WHAT YOU WILL DO:
- 1) In the J. Hinckley Clark biography, turn the paragraph beginning "Joseph Hinckley Clark (September 7, 1837" into a short bulleted list that keeps its main facts.
- 2) Quote the J. Hinckley Clark biography word for word, from "- Born: September" up to and including "(March 13, 1865)".
- 3) Answer these questions from the J. Hinckley Clark biography:
(a) What rank did Clark hold?
(b) Of which railroad was Clark a director?
(c) On what date was Clark made a Brevet Major of U.S. Volunteers?

- Born: September 7, 1837 Philadelphia, Pennsylvania
- Died: November 27, 1889 (aged 52) Philadelphia, Pennsylvania
- Allegiance: United States of America
- Branch: U.S. Army (Union Army)
- Service years: 1861–1865
- Rank: Captain
- Unit: 6th Pennsylvania Cavalry (Companies F, D and M)
- Conflicts: American Civil War: Seven Days Battles; Battle of Antietam; Battle of Fredericksburg; Battle of Chancellorsville; Battle of Brandy Station; Battle of Gettysburg; Battle of Bristoe Station; Battle of Cold Harbor; Battle of Trevilian Station; Siege of Petersburg; Battle of Five Forks; Battle of Sayler's Creek;
- Awards: Brevet Major, U.S. Volunteers (March 13, 1865)

= J. Hinckley Clark =

Joseph Hinckley Clark (September 7, 1837 – November 27, 1889) was a member of the Clark banking family of Philadelphia, Pennsylvania; an officer in the 6th Pennsylvania Cavalry who distinguished himself in combat during the American Civil War; and a director of the Lake Superior and Mississippi Railroad.

RECORDS:
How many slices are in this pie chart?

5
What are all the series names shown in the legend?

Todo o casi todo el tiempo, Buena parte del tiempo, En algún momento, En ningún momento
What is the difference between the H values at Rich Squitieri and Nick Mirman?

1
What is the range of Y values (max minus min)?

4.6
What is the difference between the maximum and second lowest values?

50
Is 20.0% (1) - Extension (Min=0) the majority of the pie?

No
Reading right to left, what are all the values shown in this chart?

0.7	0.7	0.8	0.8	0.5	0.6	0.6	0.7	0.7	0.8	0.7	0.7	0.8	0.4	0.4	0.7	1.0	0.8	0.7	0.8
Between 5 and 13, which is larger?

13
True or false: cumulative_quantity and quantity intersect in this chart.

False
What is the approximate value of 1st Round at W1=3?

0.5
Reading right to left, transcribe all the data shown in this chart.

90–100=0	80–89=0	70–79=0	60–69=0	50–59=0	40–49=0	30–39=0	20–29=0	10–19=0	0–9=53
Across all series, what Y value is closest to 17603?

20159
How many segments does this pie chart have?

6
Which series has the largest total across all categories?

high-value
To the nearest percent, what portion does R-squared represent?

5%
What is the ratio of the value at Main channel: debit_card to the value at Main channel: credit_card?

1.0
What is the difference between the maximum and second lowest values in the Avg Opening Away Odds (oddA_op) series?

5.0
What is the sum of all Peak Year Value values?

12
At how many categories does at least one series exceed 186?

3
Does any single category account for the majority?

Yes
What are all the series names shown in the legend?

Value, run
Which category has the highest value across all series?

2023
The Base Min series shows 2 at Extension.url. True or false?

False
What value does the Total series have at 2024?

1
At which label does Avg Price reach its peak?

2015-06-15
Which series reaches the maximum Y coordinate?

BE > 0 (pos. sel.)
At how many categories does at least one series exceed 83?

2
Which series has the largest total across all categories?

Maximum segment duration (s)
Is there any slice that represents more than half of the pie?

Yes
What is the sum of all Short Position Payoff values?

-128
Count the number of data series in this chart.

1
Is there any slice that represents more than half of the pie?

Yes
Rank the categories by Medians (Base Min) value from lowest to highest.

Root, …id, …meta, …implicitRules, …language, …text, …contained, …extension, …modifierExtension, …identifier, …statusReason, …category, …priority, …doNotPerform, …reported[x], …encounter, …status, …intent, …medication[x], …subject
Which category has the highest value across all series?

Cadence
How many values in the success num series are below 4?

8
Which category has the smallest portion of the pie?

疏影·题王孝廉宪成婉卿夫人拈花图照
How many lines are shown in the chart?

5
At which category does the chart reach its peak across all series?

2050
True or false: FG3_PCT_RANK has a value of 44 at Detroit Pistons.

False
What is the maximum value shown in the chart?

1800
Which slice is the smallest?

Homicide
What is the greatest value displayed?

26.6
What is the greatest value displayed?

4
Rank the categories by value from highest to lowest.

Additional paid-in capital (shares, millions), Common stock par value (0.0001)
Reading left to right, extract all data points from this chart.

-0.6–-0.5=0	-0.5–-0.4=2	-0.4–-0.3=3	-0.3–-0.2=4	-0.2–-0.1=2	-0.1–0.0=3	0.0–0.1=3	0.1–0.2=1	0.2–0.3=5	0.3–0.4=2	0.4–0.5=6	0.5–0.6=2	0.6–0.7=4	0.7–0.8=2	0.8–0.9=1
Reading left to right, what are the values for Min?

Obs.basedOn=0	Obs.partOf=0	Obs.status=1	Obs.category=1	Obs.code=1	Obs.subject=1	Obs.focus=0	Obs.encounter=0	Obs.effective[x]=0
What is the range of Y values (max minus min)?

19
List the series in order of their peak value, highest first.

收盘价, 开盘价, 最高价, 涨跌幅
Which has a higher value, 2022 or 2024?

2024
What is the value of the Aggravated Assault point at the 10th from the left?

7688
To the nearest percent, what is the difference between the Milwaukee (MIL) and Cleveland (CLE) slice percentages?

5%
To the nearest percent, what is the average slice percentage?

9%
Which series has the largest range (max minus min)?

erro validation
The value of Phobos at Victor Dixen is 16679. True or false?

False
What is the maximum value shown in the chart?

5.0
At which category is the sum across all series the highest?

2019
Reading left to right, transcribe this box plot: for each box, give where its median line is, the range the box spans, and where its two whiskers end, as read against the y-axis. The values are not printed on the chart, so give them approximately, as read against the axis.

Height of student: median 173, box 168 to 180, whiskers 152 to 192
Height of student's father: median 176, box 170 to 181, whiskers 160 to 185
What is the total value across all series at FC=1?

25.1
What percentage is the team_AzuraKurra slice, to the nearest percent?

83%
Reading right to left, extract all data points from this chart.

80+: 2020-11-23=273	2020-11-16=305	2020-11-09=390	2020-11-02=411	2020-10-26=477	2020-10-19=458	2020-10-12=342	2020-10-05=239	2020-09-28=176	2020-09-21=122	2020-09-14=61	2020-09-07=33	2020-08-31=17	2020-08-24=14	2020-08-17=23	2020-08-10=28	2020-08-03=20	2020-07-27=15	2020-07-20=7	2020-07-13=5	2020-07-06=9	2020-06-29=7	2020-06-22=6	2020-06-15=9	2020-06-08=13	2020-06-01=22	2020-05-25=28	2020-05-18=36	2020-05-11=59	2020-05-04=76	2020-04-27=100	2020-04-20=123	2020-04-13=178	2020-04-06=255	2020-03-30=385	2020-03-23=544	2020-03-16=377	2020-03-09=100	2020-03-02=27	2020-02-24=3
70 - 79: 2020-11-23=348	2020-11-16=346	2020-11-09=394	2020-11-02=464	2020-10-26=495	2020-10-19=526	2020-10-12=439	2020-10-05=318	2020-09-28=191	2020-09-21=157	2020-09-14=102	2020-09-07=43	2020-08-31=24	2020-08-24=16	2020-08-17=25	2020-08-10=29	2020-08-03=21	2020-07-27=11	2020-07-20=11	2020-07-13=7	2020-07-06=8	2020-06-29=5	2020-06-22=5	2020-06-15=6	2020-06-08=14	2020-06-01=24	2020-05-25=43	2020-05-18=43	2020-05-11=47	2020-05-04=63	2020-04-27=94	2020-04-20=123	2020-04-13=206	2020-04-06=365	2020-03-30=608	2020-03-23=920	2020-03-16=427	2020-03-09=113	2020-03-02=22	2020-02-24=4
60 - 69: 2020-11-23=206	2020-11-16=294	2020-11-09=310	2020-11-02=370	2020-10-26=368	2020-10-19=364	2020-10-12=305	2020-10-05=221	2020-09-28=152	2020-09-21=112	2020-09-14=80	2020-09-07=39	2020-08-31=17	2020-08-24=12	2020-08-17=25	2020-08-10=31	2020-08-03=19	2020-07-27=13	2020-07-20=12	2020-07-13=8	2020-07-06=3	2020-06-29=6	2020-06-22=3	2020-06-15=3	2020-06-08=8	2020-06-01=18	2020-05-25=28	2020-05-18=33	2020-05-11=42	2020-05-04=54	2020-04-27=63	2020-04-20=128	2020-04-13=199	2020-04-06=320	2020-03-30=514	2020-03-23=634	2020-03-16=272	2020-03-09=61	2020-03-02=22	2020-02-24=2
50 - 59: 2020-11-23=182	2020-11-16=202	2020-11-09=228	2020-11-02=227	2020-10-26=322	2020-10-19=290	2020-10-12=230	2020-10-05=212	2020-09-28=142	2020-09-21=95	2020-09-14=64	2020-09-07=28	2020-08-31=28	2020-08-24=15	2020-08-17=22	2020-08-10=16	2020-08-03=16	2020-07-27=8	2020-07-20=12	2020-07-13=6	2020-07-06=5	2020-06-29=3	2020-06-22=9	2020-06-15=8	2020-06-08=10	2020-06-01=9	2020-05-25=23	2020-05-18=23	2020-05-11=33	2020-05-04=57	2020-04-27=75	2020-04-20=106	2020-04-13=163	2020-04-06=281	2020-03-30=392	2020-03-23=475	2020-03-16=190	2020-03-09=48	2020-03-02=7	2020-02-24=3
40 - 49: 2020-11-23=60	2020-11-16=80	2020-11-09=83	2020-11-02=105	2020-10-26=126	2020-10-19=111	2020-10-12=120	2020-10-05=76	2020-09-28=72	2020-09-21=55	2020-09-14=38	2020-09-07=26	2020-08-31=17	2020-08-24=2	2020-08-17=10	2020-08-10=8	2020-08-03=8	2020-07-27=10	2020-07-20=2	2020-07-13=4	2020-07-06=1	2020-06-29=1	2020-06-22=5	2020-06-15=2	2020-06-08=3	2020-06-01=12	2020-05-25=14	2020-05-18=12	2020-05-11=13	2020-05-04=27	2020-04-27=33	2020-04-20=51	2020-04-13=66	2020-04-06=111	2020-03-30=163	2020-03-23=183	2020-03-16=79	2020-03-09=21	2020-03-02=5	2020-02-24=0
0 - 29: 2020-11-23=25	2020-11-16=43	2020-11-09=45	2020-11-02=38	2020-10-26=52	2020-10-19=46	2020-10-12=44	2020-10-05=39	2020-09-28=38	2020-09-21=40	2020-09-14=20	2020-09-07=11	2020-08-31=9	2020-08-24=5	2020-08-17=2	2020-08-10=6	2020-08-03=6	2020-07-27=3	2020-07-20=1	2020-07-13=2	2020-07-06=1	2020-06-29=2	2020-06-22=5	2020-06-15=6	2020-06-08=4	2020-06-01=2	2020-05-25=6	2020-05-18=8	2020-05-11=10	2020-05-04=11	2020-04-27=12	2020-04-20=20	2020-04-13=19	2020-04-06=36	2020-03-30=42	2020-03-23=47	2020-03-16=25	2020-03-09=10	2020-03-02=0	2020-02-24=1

ANSWERS FOR EACH ITEM:
- 1)
- Joseph Hinckley Clark lived from September 7, 1837, to November 27, 1889.
- He was a member of the Clark banking family of Philadelphia, Pennsylvania.
- He served as an officer in the 6th Pennsylvania Cavalry and distinguished himself in combat during the American Civil War.
- He was a director of the Lake Superior and Mississippi Railroad.

- 2)
- Born: September 7, 1837 Philadelphia, Pennsylvania
- Died: November 27, 1889 (aged 52) Philadelphia, Pennsylvania
- Allegiance: United States of America
- Branch: U.S. Army (Union Army)
- Service years: 1861–1865
- Rank: Captain
- Unit: 6th Pennsylvania Cavalry (Companies F, D and M)
- Conflicts: American Civil War: Seven Days Battles; Battle of Antietam; Battle of Fredericksburg; Battle of Chancellorsville; Battle of Brandy Station; Battle of Gettysburg; Battle of Bristoe Station; Battle of Cold Harbor; Battle of Trevilian Station; Siege of Petersburg; Battle of Five Forks; Battle of Sayler's Creek;
- Awards: Brevet Major, U.S. Volunteers (March 13, 1865)

- 3)
(a) Captain.
(b) The Lake Superior and Mississippi Railroad.
(c) March 13, 1865.